Task instructions — Write out every record below exactly as it appears.

Task inputs —
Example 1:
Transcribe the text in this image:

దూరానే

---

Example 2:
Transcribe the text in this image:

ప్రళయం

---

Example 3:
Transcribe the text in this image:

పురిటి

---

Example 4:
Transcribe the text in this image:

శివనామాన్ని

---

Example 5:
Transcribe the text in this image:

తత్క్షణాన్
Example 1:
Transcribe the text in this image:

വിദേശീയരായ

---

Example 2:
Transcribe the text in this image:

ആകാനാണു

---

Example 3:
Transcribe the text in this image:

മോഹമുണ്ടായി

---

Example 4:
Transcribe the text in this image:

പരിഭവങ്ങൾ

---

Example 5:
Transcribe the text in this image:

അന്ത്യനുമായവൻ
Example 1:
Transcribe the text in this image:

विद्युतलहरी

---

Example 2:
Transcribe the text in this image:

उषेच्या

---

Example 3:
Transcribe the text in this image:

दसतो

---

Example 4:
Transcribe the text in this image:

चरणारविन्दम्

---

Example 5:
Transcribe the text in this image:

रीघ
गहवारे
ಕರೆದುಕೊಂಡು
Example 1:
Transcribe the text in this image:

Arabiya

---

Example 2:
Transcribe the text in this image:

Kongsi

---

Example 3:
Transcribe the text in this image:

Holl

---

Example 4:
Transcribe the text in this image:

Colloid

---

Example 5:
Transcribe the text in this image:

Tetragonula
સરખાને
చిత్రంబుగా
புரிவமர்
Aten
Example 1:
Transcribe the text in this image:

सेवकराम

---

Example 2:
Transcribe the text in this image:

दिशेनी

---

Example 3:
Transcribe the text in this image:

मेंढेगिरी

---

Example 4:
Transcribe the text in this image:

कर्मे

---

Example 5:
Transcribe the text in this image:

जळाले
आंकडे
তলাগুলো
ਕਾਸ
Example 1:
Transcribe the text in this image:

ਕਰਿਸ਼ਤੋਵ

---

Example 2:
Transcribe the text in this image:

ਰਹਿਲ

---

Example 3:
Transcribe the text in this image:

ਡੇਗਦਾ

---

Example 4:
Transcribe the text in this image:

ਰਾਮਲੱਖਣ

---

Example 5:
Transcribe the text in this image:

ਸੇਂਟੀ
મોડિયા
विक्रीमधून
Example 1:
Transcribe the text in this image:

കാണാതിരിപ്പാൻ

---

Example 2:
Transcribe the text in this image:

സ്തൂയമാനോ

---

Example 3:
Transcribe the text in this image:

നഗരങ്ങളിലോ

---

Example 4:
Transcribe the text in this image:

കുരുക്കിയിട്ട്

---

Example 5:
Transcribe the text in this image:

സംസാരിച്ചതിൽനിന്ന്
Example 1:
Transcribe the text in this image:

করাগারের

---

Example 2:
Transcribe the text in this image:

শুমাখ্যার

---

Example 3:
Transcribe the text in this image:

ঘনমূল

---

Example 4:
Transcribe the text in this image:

Solved exercise —
Example 1:
Transcribe the text in this image:

దూరానే

---

Example 2:
Transcribe the text in this image:

ప్రళయం

---

Example 3:
Transcribe the text in this image:

పురిటి

---

Example 4:
Transcribe the text in this image:

శివనామాన్ని

---

Example 5:
Transcribe the text in this image:

తత్క్షణాన్
Example 1:
Transcribe the text in this image:

വിദേശീയരായ

---

Example 2:
Transcribe the text in this image:

ആകാനാണു

---

Example 3:
Transcribe the text in this image:

മോഹമുണ്ടായി

---

Example 4:
Transcribe the text in this image:

പരിഭവങ്ങൾ

---

Example 5:
Transcribe the text in this image:

അന്ത്യനുമായവൻ
Example 1:
Transcribe the text in this image:

विद्युतलहरी

---

Example 2:
Transcribe the text in this image:

उषेच्या

---

Example 3:
Transcribe the text in this image:

दसतो

---

Example 4:
Transcribe the text in this image:

चरणारविन्दम्

---

Example 5:
Transcribe the text in this image:

रीघ
गहवारे
ಕರೆದುಕೊಂಡು
Example 1:
Transcribe the text in this image:

Arabiya

---

Example 2:
Transcribe the text in this image:

Kongsi

---

Example 3:
Transcribe the text in this image:

Holl

---

Example 4:
Transcribe the text in this image:

Colloid

---

Example 5:
Transcribe the text in this image:

Tetragonula
સરખાને
చిత్రంబుగా
புரிவமர்
Aten
Example 1:
Transcribe the text in this image:

सेवकराम

---

Example 2:
Transcribe the text in this image:

दिशेनी

---

Example 3:
Transcribe the text in this image:

मेंढेगिरी

---

Example 4:
Transcribe the text in this image:

कर्मे

---

Example 5:
Transcribe the text in this image:

जळाले
आंकडे
তলাগুলো
ਕਾਸ
Example 1:
Transcribe the text in this image:

ਕਰਿਸ਼ਤੋਵ

---

Example 2:
Transcribe the text in this image:

ਰਹਿਲ

---

Example 3:
Transcribe the text in this image:

ਡੇਗਦਾ

---

Example 4:
Transcribe the text in this image:

ਰਾਮਲੱਖਣ

---

Example 5:
Transcribe the text in this image:

ਸੇਂਟੀ
મોડિયા
विक्रीमधून
Example 1:
Transcribe the text in this image:

കാണാതിരിപ്പാൻ

---

Example 2:
Transcribe the text in this image:

സ്തൂയമാനോ

---

Example 3:
Transcribe the text in this image:

നഗരങ്ങളിലോ

---

Example 4:
Transcribe the text in this image:

കുരുക്കിയിട്ട്

---

Example 5:
Transcribe the text in this image:

സംസാരിച്ചതിൽനിന്ന്
Example 1:
Transcribe the text in this image:

করাগারের

---

Example 2:
Transcribe the text in this image:

শুমাখ্যার

---

Example 3:
Transcribe the text in this image:

ঘনমূল

---

Example 4:
Transcribe the text in this image:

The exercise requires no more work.